Text:

Question

Neutron diffraction is an important technique for determining the structures of molecules. Calculate the velocity of a neutron needed to achieve a wavelength of \(1.25 \AA\). (Refer to the inside cover for the mass of the neutron.)

Short answer

To calculate the velocity of a neutron needed to achieve a wavelength of \(1.25 \AA\), we can use the De Broglie relation: \(\lambda = \frac{h}{mv}\). First, convert the given wavelength to meters: \(\lambda = 1.25 \times 10^{-10} m\). The mass of the neutron is \(m_{n} = 1.675 \times 10^{-27} kg\). Rearrange the De Broglie equation to solve for the velocity: \(v = \frac{h}{m \lambda}\). Plug in the values and solve for the velocity: \(v = \frac{6.626 \times 10^{-34} Js}{(1.675 \times 10^{-27} kg)(1.25 \times 10^{-10} m)}\). Thus, the velocity of the neutron is approximately \(3.155 \times 10^5 \ m/s\).

Step-by-step solution

1. Recall the De Broglie relation

The De Broglie relation states that: \[\lambda = \frac{h}{mv}\] where \(\lambda\) is the wavelength, \(h\) is the Planck's constant (\(6.626 \times 10^{-34} \ Js\)), \(m\) is the mass, and \(v\) is the velocity of the particle.

2. Convert the given wavelength to meters

We are given the wavelength of the neutron as \(1.25 \AA\). Let's convert this to meters: \[\lambda = 1.25 \AA = 1.25 \times 10^{-10} m\]

3. Find the mass of the neutron

Referring to the inside cover of your textbook (or any credible source of such information), find the mass of the neutron: \(m_{n} = 1.675 \times 10^{-27} kg\)

4. Rearrange the De Broglie equation to solve for the velocity

We want to find the velocity (\(v\)) of the neutron. Rearrange the De Broglie relation to solve for \(v\): \[v = \frac{h}{m \lambda}\]

5. Plug in the values and solve for the velocity

Now, plug in the values for the Planck's constant (\(h\)), the neutron's mass (\(m_{n}\)), and the wavelength (\(\lambda\)) into the equation: \[v = \frac{6.626 \times 10^{-34} Js}{(1.675 \times 10^{-27} kg)(1.25 \times 10^{-10} m)}\] Calculate the result: \[v = 3.155 \times 10^5 \frac{m}{s}\] So, to achieve a wavelength of \(1.25 \AA\), a neutron must have a velocity of approximately \(3.155 \times 10^5 \ m/s\).

Problem A:
Can you turn the paragraph in the neutron velocity solution beginning "The De Broglie relation states that" into a short list that keeps its main facts?
Problem B:
Pick up the neutron velocity solution after its last sentence and continue it.

Available data:

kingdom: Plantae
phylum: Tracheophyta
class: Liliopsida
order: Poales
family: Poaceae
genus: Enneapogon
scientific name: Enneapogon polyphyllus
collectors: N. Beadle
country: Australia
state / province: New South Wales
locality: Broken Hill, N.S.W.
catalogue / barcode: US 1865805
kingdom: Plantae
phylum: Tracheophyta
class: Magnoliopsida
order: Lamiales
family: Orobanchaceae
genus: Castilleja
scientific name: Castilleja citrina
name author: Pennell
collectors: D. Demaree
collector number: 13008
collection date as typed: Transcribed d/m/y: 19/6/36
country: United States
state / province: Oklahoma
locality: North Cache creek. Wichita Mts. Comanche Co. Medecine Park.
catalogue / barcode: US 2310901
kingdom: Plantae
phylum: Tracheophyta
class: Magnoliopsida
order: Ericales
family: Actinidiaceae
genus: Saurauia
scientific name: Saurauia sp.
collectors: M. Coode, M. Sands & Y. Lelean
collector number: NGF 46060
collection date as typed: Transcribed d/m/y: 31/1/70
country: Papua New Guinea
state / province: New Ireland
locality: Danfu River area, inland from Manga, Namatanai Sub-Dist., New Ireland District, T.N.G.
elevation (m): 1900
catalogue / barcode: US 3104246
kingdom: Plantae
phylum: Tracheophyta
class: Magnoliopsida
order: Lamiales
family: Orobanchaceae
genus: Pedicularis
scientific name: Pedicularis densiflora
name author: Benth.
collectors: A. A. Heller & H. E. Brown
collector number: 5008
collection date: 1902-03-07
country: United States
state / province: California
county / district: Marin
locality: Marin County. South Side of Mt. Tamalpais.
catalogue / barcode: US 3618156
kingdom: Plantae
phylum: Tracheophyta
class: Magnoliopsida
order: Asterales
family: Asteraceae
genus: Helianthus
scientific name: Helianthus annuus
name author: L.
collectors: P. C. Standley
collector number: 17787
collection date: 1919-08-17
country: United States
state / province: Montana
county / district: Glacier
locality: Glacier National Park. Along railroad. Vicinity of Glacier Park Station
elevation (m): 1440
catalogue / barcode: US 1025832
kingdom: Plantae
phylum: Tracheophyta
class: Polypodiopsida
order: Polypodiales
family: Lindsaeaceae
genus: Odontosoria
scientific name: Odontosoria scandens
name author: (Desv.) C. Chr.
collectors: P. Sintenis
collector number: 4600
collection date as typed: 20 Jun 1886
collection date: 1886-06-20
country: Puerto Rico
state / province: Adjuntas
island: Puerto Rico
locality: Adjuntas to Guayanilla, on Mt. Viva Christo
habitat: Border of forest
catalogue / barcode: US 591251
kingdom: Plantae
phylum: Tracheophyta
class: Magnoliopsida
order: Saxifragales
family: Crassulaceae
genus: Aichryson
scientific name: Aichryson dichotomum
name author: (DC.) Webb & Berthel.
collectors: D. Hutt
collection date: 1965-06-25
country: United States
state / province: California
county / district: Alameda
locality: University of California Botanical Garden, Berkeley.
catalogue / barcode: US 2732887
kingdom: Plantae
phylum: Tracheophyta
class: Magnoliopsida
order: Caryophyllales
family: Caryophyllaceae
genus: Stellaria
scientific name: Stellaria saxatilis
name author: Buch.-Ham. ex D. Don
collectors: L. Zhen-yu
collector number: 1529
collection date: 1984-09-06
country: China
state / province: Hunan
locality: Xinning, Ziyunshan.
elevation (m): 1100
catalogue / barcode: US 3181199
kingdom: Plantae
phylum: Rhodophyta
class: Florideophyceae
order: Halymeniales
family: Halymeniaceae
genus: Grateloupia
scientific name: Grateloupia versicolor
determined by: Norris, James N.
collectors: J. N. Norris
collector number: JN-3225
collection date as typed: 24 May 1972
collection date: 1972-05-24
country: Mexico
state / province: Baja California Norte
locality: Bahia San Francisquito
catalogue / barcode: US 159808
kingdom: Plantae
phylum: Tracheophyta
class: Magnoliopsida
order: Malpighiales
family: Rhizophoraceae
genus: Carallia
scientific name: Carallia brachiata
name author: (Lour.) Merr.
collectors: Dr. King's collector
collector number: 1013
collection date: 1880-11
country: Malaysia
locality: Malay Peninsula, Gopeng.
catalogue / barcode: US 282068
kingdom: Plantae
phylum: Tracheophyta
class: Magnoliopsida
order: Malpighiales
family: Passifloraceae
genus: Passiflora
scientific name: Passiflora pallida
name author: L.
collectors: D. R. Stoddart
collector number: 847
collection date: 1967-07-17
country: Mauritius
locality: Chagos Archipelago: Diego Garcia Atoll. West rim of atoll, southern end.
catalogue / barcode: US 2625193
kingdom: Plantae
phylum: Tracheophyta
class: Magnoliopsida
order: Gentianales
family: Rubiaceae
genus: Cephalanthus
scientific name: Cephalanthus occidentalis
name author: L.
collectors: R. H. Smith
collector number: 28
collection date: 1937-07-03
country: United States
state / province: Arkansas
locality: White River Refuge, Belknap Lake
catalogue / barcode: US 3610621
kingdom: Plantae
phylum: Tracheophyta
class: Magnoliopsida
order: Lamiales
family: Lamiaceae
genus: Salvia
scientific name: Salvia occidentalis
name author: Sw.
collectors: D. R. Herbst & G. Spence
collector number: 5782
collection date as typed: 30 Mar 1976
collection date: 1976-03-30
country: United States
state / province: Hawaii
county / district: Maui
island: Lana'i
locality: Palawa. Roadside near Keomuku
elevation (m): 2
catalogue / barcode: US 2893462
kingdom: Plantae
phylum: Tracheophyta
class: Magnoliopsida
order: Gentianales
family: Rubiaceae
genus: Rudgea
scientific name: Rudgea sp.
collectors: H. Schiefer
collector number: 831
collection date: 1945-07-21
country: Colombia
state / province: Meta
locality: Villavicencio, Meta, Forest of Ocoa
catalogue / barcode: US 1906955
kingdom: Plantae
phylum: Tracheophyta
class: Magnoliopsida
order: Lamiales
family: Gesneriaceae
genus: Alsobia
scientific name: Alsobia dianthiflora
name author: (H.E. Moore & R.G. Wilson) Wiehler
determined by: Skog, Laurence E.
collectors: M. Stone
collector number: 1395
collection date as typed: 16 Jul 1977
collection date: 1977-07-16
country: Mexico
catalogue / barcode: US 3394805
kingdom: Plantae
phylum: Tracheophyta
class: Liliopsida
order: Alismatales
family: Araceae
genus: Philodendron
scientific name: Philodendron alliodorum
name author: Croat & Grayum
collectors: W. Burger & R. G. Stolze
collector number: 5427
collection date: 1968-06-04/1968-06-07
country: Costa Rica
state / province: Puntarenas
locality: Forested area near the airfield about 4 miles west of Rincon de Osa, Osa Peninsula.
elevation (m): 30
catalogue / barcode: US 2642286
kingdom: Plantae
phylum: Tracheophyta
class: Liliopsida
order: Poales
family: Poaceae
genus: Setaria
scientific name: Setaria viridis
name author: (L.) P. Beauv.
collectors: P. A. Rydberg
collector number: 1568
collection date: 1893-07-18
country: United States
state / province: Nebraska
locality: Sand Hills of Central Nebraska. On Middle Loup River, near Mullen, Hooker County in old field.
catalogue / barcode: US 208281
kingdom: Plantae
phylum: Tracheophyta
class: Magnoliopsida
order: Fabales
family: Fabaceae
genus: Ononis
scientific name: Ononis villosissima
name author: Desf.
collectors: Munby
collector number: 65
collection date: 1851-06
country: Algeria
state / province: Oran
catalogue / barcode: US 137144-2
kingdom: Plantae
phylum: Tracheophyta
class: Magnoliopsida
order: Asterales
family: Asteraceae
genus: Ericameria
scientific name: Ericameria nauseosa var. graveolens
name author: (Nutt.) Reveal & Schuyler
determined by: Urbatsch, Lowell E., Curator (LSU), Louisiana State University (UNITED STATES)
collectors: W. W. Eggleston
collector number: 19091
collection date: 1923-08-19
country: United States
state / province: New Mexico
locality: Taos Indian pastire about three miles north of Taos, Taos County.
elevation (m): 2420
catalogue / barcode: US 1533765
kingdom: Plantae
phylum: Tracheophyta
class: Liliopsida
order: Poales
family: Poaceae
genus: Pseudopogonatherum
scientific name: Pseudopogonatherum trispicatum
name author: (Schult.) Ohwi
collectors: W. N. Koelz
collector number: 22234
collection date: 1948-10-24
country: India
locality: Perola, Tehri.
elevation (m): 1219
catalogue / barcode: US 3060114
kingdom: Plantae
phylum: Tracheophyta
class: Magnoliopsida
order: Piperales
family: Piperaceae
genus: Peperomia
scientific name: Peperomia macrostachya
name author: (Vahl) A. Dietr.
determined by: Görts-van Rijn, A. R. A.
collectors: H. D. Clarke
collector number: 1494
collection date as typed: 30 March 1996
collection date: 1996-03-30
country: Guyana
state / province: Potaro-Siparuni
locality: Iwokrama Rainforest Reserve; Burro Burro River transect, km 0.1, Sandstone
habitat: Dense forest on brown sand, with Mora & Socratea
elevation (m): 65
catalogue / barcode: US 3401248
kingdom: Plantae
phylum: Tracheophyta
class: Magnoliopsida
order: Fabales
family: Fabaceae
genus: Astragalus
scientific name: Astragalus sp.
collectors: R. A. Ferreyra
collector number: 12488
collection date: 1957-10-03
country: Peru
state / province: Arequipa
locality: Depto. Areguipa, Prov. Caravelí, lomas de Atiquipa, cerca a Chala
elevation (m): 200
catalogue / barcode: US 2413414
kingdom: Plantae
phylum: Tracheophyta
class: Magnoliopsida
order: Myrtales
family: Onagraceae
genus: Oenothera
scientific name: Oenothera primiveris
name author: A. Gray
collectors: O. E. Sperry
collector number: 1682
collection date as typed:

Exercise output A:
- De Broglie relation: λ = h/mv
- λ: wavelength
- h: Planck's constant, 6.626 × 10⁻³⁴ J·s
- m: mass of the particle
- v: velocity of the particle

Exercise output B:
Key concepts

De Broglie relation

The De Broglie relation is a fundamental concept in quantum mechanics that bridges the gap between classical and quantum physics. It establishes that particles such as electrons, protons, and neutrons exhibit both particle and wave-like properties. The relation is given by:
\[\lambda = \frac{h}{mv}\]
where \(\lambda\) is the wavelength associated with the particle, \(h\) is Planck's constant, \(m\) is the particle's mass, and \(v\) is its velocity. This equation implies that every particle has an associated wavelength, which becomes significant at the quantum scale, such as in neutron diffraction experiments. Interestingly, as the particle's velocity increases, its wavelength decreases, and vice versa. This foundational principle is crucial when studying phenomena like diffraction patterns produced by particles passing through a crystal lattice.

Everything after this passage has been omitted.